23 things they don't tell you about Capitalism
This is a summary of the book '23 things they do not tell you about capitalism'
I recently read the book what they do not tell you about capitalism and found it fascinating. I think everyone should read the book. Having said that, if you are not the kind to take the time to read the book, read this summary!
There is nothing called a free market. In free-markets monopolies would not be constrained. Environmental laws won’t exist and child labour would be allowed. The govt always takes a position. So long as the position is agreed upon by the participants they are willing to call it free. Often the position of the government helps the participants thrive, but they are always passing of regulated markets as free.
We talk about shareholder value maximisation. But in the tussle between shareholders and stakeholders, the former can move out at a whim the latter cannot. An employee cannot leave a company on any given day or on a whim. But a shareholder can liquidate their position in the company. Therefore they do not care about the long term viability of the company and only the short term viability. This leads to higher dividends, share buybacks etc which could be retained to invest in the long term or to survive a bad day. Companies have therefore stopped investing in the long term.
You can understand why there is a chip shortage now!
It is not that the western worker is 50 times more productive than a Chinese worker. It’s just that he is offered protectionism through curtailed immigration.
A washing machine caused a greater economic upheaval than the internet. It brought 75% more women into the workforce and therefore reduced preference for the male child. We tend to underestimate the effect of things that we take for granted.
Economics assumes everyone is selfish and the only way to get high output is by harnessing selfishness. If you only see the worst in people. That is all you get. There are other instincts that people have that can be harnessed to bring out the best in them.
Economists sought out only price stability and thereby focused on inflation but this has brought with it job instability. Price stability is only one piece in the economic stability puzzle. Higher inflation leads to price rise and hence to wage rise. A low inflation environment is only good for business owners and money managers. Like a frog boiling in the water, the worker class watches its wages lose value without knowledge of it in a low inflation environment. Low-interest rates and low inflation imply that the only favourable opportunities lie in financial products and not in making investments in people. Free market policies have increased job insecurity. High inflation makes financial assets less interesting.
Almost all rich countries are rich because they did not pursue a free market policy to get there. Especially not US and British. America had a protectionist policy till 1890 and Britain till 1860. Just like you send a child to school instead of asking them to compete in the labour market different economies need different policies.

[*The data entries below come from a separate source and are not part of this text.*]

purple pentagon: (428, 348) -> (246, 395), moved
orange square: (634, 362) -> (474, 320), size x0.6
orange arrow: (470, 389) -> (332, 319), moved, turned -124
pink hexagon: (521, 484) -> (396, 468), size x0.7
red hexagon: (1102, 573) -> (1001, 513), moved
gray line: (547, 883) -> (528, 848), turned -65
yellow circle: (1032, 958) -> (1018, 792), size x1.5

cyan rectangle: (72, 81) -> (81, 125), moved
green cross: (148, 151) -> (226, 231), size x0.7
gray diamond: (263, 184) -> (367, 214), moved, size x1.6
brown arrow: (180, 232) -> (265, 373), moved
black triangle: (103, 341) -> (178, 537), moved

While many companies claim to be multi-national almost all of them tend to be controlled in one nation and hence incapable of respecting the needs of the other nations they operate in. If the choice is between producing microchips, wood chips or potato chips, FDI is unlikely to produce microchips in a foreign country.

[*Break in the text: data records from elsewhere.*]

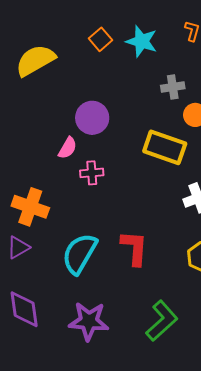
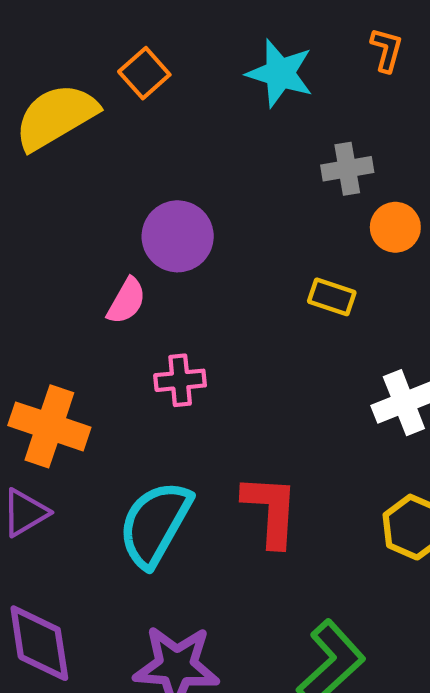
orange square: (100, 39) -> (144, 73), moved
yellow rectangle: (165, 147) -> (332, 297), size x0.5
pink cross: (92, 173) -> (180, 380), moved

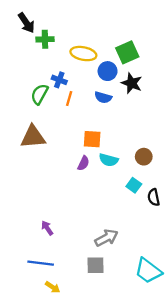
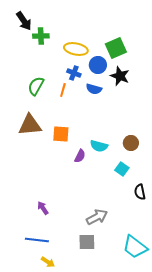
blue cross: (59, 80) -> (74, 73), moved
orange square: (92, 139) -> (61, 134), moved
purple semicircle: (83, 163) -> (80, 156), moved
black semicircle: (154, 197) -> (140, 192), moved

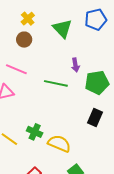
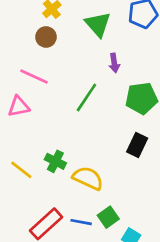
purple arrow: (75, 65) -> (114, 63), moved
green line: (56, 83) -> (86, 97), turned -70

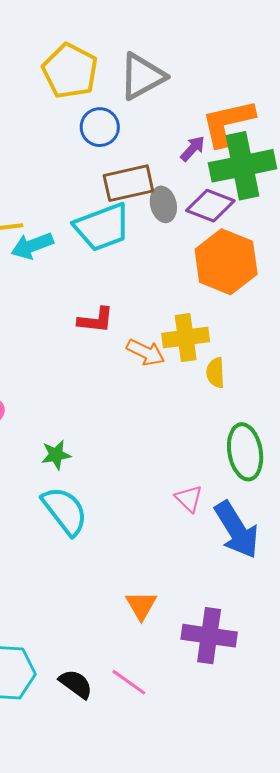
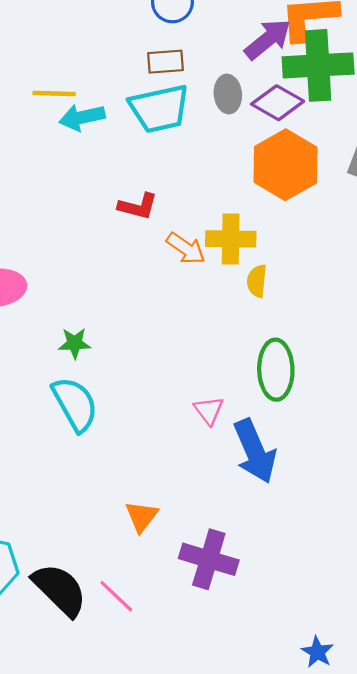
purple arrow: (193, 149) -> (268, 39), size x1.6
brown rectangle: (128, 183) -> (165, 62), moved, size x0.7
black semicircle: (76, 684) -> (60, 590), size x1.6

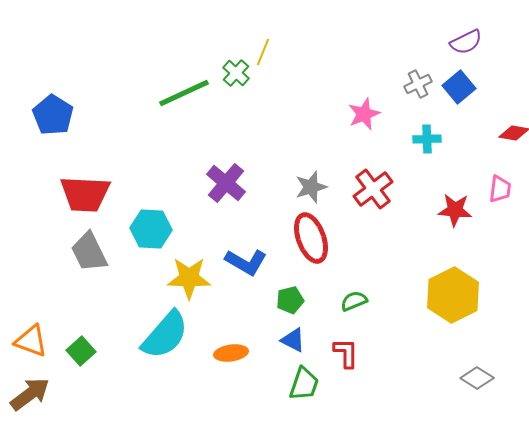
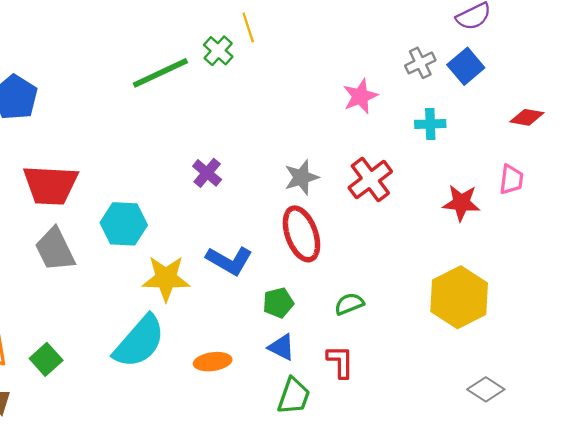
yellow line: (263, 52) -> (248, 27), turned -40
purple cross: (226, 183) -> (207, 173), size x0.7

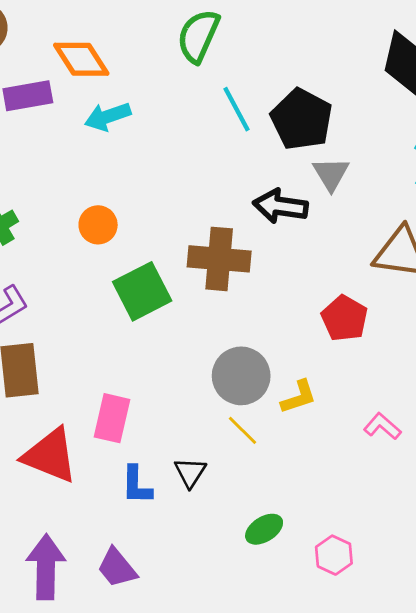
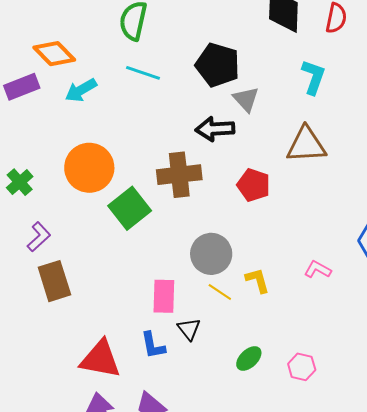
cyan line: (236, 109) -> (143, 73), moved, turned -32
orange circle: (98, 225) -> (89, 168), size x1.8
red pentagon: (345, 318) -> (254, 185), moved
yellow L-shape: (299, 397) -> (258, 280), moved, turned -76
pink rectangle: (112, 418) -> (164, 296), moved
red triangle: (50, 456) -> (100, 359), moved

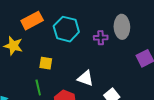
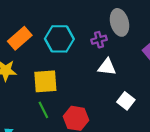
yellow square: (46, 63) -> (45, 81), size x1.6
white triangle: (85, 78) -> (107, 67), moved

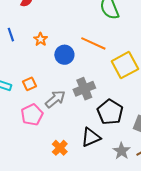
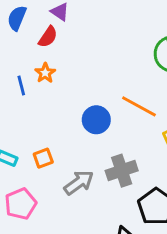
orange star: (41, 39) -> (45, 73), moved
pink pentagon: (32, 115) -> (21, 204), moved

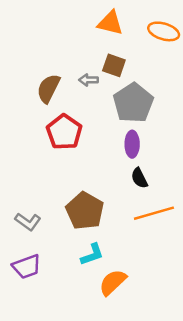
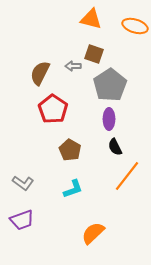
brown pentagon: (85, 211) -> (70, 150), moved, size x0.7
orange line: (154, 213) -> (127, 176), turned -36
cyan L-shape: (92, 254) -> (73, 189), moved

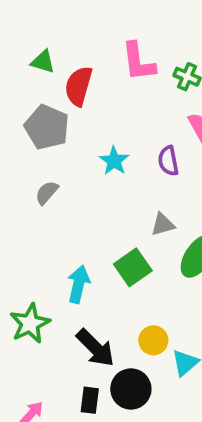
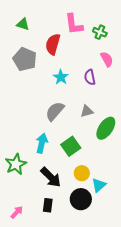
red semicircle: (79, 86) -> (53, 44), moved
gray semicircle: (47, 193) -> (55, 111), moved, size x1.5
green square: (133, 267) -> (71, 146), moved
black circle: (131, 389) -> (81, 199), moved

The US has a higher standard of living only because the cost of services are low due to immigrants. Also, the higher standards of living are accessible to only a few.

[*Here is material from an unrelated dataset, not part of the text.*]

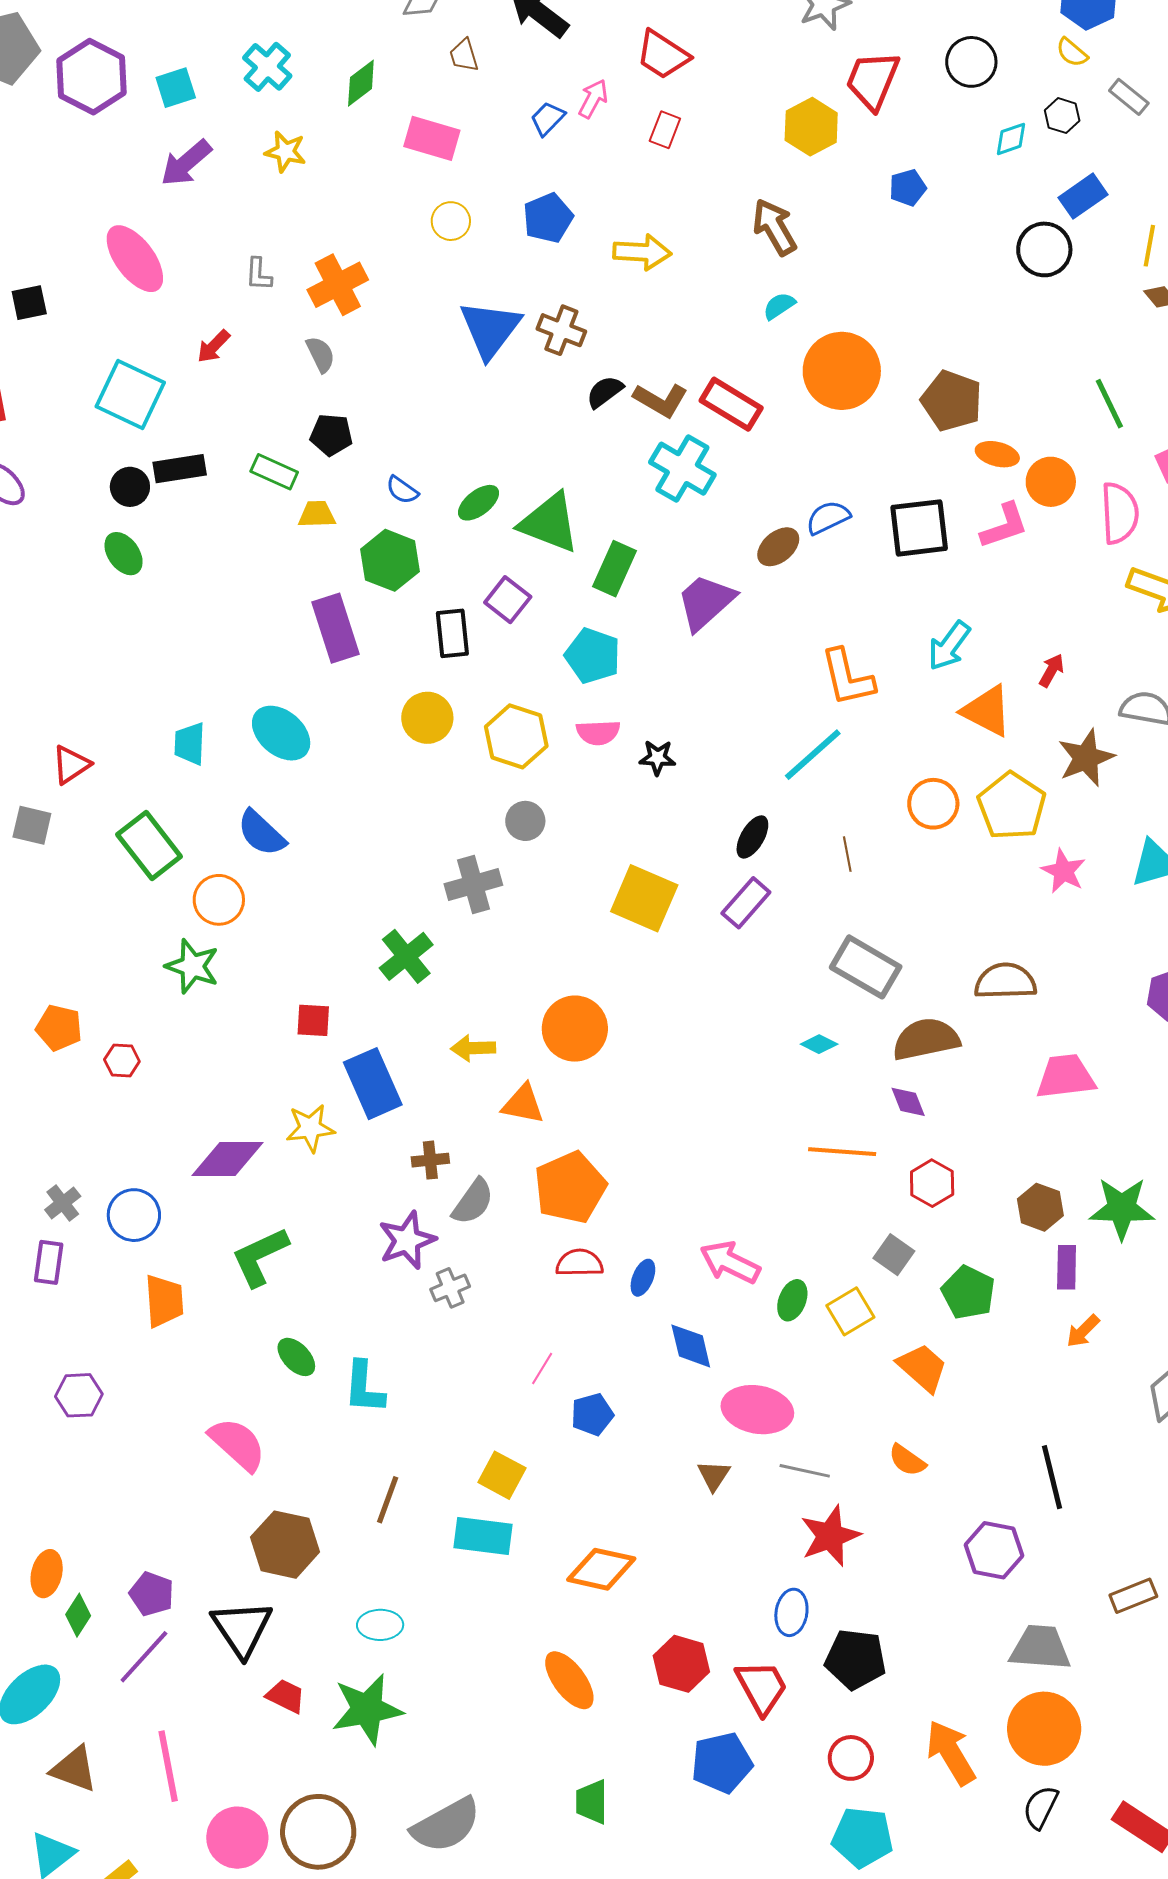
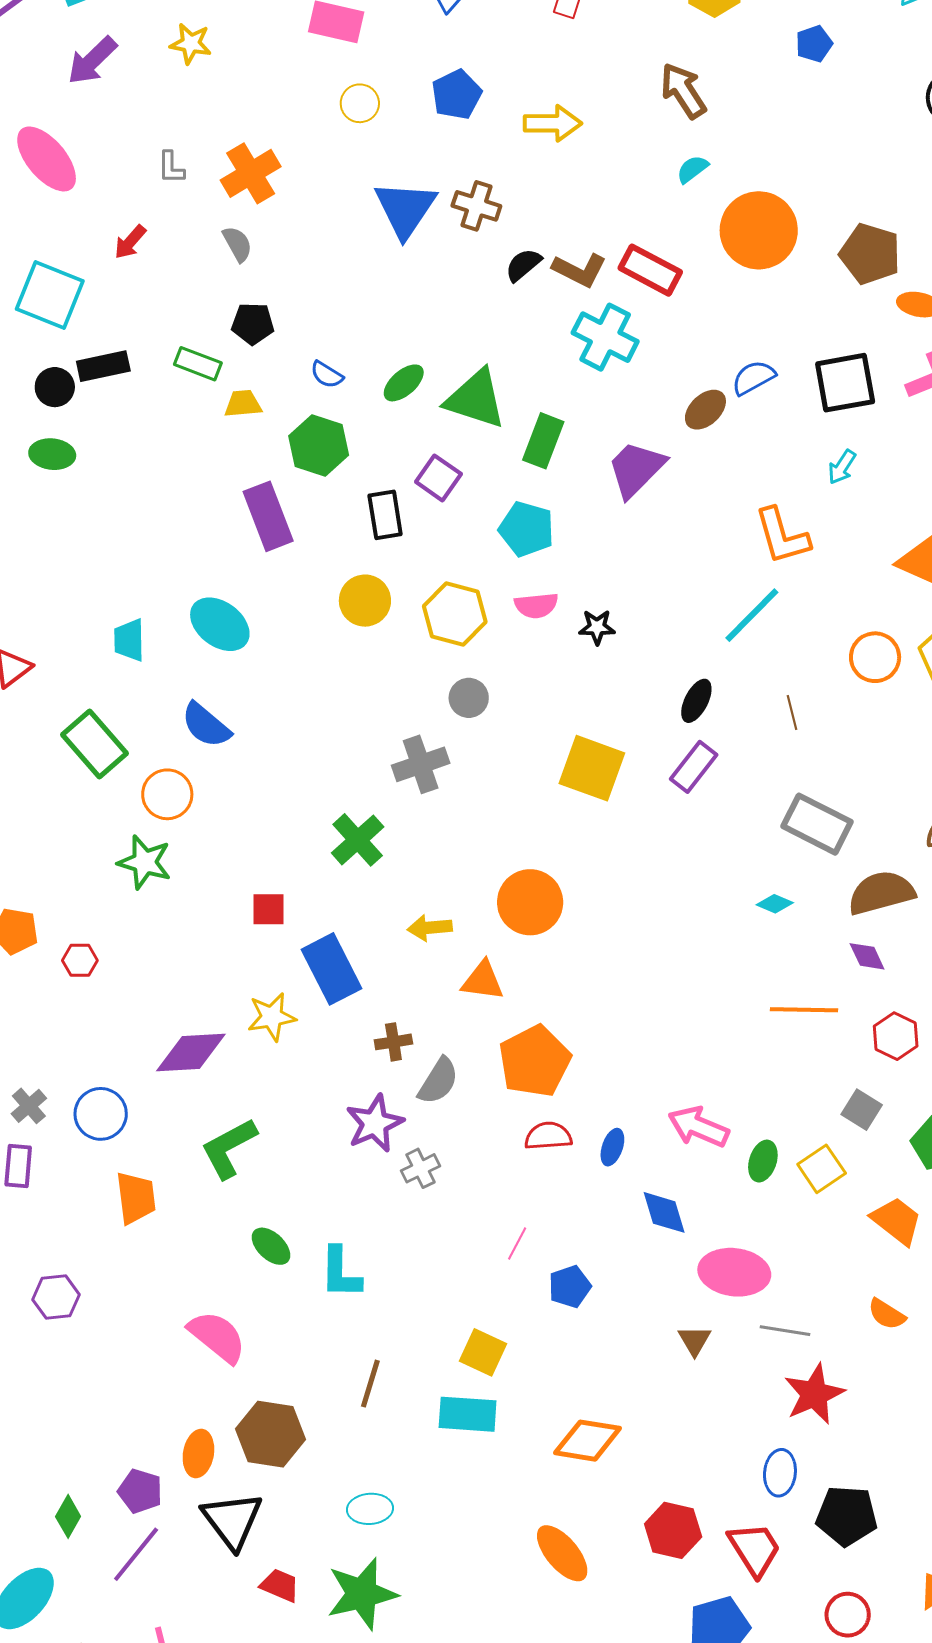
green ellipse: (124, 554) -> (52, 454), turned -45
cyan arrow: (949, 646) -> (842, 467), moved, size x0.7
orange ellipse: (47, 1574) -> (198, 1453), moved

Making the rich people richer, will not make the rest of us richer. The highest per capita growth registered during the golden age of capitalism in the 1950s was at a time when taxes were high in the western world. Since the 80s downward pressure on taxes increased and so did the income inequality.
To keep executive pay high, executives (managers who run companies - also called CEOs) dole out huge dividends to keep the shareholders from questioning their pay and put downward pressure on the workers and hurt their compensation. Further, if the CEO fails, there are no consequences or punishments. They are usually given a fat severance.
Self-interest will protect people only when they know what is going on. Most people including fund managers have no idea what is going on. Our ability to accurately calculate risk is horrifically poor.
Education has no relationship with the performance of the economy. Most things taught in school and college are not even useful in the real world. Everything is learnt on the job. In fact, capitalism uses mechanisation to de-skill the workers so that they are replaceable. Education is merely an act of robbery.
The absence of regulation will destroy a business. Often regulation is what keeps industries alive. Businesses will destroy common pools of resources if left unregulated. Developing countries end up destroying their economies by deregulating so that the Americans find it easier to open business.
Equality of opportunity is only real when one can take advantage of that equality. What is the point of providing equality to every kid to enter a university when they do not have the capability to take advantage of it perhaps because they cannot afford it or do not have the books to prepare for it. Do they really have access to equal opportunity?
The welfare state for workers is the same as the bankruptcy law for businesses. It makes people bolder and allows them to take up work in sunrise industries rather than stick conservatively to established industries.
Financial markets are too optimised for their own good. If you were to set up a factory and create value it is going to be a decades-long process and real value creation takes time. Financial assets are too liquid and too easy to move around hence people seek short term returns even at the cost of hurting the entire system like they did in 2008. Long term investments are destroyed.
Almost no economic success was produced by economists.